Input for this task:
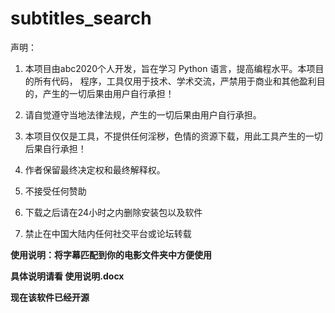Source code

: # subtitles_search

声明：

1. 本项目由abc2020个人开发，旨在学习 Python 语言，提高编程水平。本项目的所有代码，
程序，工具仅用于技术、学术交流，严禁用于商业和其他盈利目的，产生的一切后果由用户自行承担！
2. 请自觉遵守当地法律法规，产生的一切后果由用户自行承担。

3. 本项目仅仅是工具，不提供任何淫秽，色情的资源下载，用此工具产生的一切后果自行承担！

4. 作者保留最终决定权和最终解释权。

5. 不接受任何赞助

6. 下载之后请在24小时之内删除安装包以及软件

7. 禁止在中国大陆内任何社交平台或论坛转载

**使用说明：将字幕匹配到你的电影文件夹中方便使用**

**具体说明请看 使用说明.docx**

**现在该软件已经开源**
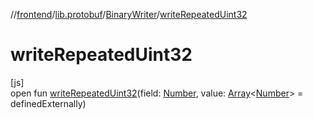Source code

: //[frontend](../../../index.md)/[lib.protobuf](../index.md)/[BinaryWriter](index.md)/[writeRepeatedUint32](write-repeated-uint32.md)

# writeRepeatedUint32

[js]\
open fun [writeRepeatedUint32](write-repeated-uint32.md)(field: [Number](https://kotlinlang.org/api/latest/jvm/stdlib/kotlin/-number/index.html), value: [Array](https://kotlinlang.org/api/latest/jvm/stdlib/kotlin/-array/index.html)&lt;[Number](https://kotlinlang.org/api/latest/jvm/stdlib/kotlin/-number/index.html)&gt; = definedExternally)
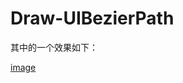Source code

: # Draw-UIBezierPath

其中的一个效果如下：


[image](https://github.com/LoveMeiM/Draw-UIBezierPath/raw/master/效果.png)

What to do:
All the records above must be retyped exactly, except for their pictures.

Answer box:
Source code

: # subtitles_search

声明：

1. 本项目由abc2020个人开发，旨在学习 Python 语言，提高编程水平。本项目的所有代码，
程序，工具仅用于技术、学术交流，严禁用于商业和其他盈利目的，产生的一切后果由用户自行承担！
2. 请自觉遵守当地法律法规，产生的一切后果由用户自行承担。

3. 本项目仅仅是工具，不提供任何淫秽，色情的资源下载，用此工具产生的一切后果自行承担！

4. 作者保留最终决定权和最终解释权。

5. 不接受任何赞助

6. 下载之后请在24小时之内删除安装包以及软件

7. 禁止在中国大陆内任何社交平台或论坛转载

**使用说明：将字幕匹配到你的电影文件夹中方便使用**

**具体说明请看 使用说明.docx**

**现在该软件已经开源**
Source code

: //[frontend](../../../index.md)/[lib.protobuf](../index.md)/[BinaryWriter](index.md)/[writeRepeatedUint32](write-repeated-uint32.md)

# writeRepeatedUint32

[js]\
open fun [writeRepeatedUint32](write-repeated-uint32.md)(field: [Number](https://kotlinlang.org/api/latest/jvm/stdlib/kotlin/-number/index.html), value: [Array](https://kotlinlang.org/api/latest/jvm/stdlib/kotlin/-array/index.html)&lt;[Number](https://kotlinlang.org/api/latest/jvm/stdlib/kotlin/-number/index.html)&gt; = definedExternally)
Source code

: # Draw-UIBezierPath

其中的一个效果如下：


[image](https://github.com/LoveMeiM/Draw-UIBezierPath/raw/master/效果.png)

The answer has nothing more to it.